In the wake of a pandemic and enforced isolation, it’s very possible to feel extremely alone whilst disconnected with the outside world. We are currently discouraged from closely interacting with others (bar our immediate housemates) – and this sort of enforced isolation, as seen in other epidemics, can lead to anxiety, depression, loneliness and stigmatization. No matter if you prefer alone time or social time, let’s not forget that we are all social creatures as humans, which means that our relationships with others serve as a primary foundation for our mental health and resilience (Dowrick, 1991).
The wonderful thing is that there are many resources readily available online to support individuals socially during COVID-19; however, it’s also just as important to consider who the audience is that is viewing these resources, and how some of the “tips” might be somewhat excluding more vulnerable populations in the community. Specifically, there is a potential separation between rural and city life with regards to the implications of social distancing. While every-day proximal social distancing may be easier for smaller towns (i.e. wider open spaces), it might be more complicated to navigate city streets and urban parks that become more active during the work-from-home period.
On the other hand, as larger cities are predominantly composed of a technically-advanced population, social distancing – although inconvenient – can be easily remedied through online connection. What happens then to the smaller communities at times like these? As the rest of the world connects virtually, this can be a major roadblock for smaller communities where internet use can be less accessible.
This is a reality in Ireland, where 3 out of 10 people live in highly rural areas, and the average age is 41.2 years (which is higher than all other geographical areas in Ireland; CSO, 2019). Additionally, 25% of those rural towns have unreliable internet access. They might also be less likely to connect socially online – in terms of social distancing, this can really put people at high-risk for isolation.
In general, smaller towns are more reliant on the local community in day-to-day life, where families go into business together and the social fabric is closely-knitted with neighbourly engagement. It can be a real jolt for families that are used to visiting elderly family members daily, when they are told that they will not be able to do so again for the foreseeable future.
How can we speak to the small rural towns now, where social distancing is likely leaving the most noticeable impact? Consider the following small actions that can yield many stepping-stones for building community resilience during social distancing:
Support small local businesses
The occupational implications of COVID-19 are likely hitting small businesses the hardest, as many are unable to take on the financial burdens of closing their doors. This is a call to action to support the local economy by purchasing gift cards from your favourite small businesses for future shopping, and leaving positive reviews for these companies on their social media accounts to show your support. You can even arrange to collect funds via GoFundMe to support the businesses you cherish so they continue to thrive in the long run.
Connect to the elderly through snail-mail
As the elderly are likely the most vulnerable population during COVID-19 (e.g. health risk, loneliness, isolation), it is crucial to find ways to best support these members of society while maintaining social distancing for protection. If you are willing, perhaps try hand-writing letters for the elderly to open and read during this separation, as it can be such a simple gesture to brighten someone’s day. Not only is this a great activity for adults to engage in, but also for children who are out of school and might find meaning in providing support for others through words or drawn pictures! Heartfelt writing serves as a great opportunity to show compassion, support and kindness to individuals who cannot connect online.

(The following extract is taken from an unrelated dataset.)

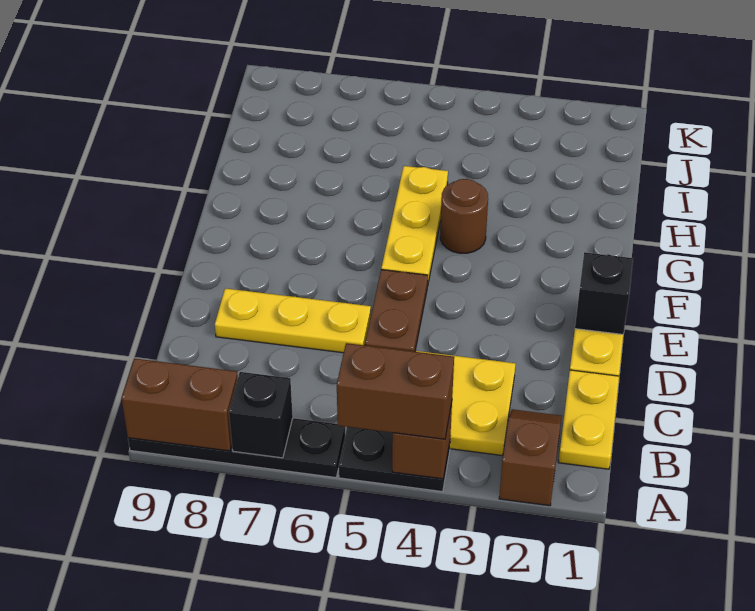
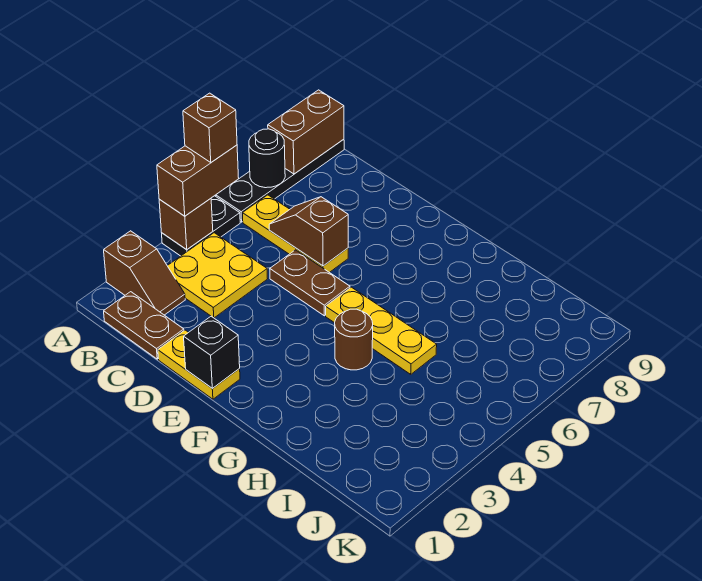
none -> brown brick A5 level 4
black brick A7 level 2 -> black round brick A7 level 2
yellow plate B1:C1 level 1 -> brown plate B1:C1 level 1
none -> brown slope C6:D6 level 2 top D
yellow plate D6:D8 level 1 -> yellow plate B6:D6 level 1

Hold space for community gatherings via phone
For community members that engage in the same community events every week (e.g. church, sports), it might be very disorientating once forced to stop attending. Chances are if you’re finding it hard to disengage from weekly community gatherings that used to punctuate your week, other community members are likely resonating as well. To maintain contact and a sense of normalcy in weekly routines, it can be very beneficial to continue connecting to this community tribe in whatever format suits the majority of its members. This might look like holding a brief Bible study or other religious gathering over a group call for all to hear and participate in. It could also look like creating a WhatsApp group for your volleyball or rowing team, and flooding the usual training times with ideas for alternative workouts that everyone can try at home. Or perhaps it can be texting new recipes to your Baking Club colleagues, and sending each other pictures of your creations. In whatever time and mode that works for you, continue to hold that space for each other if possible, so that the community can be reminded of the strength found in connection.
Finding ways to stay connected can be the one of the best ways to maintain resilience in uncertain times. If you or a loved one are living in a rural community during COVID-19, please know that you are not alone, and you have the entire world supporting you right now.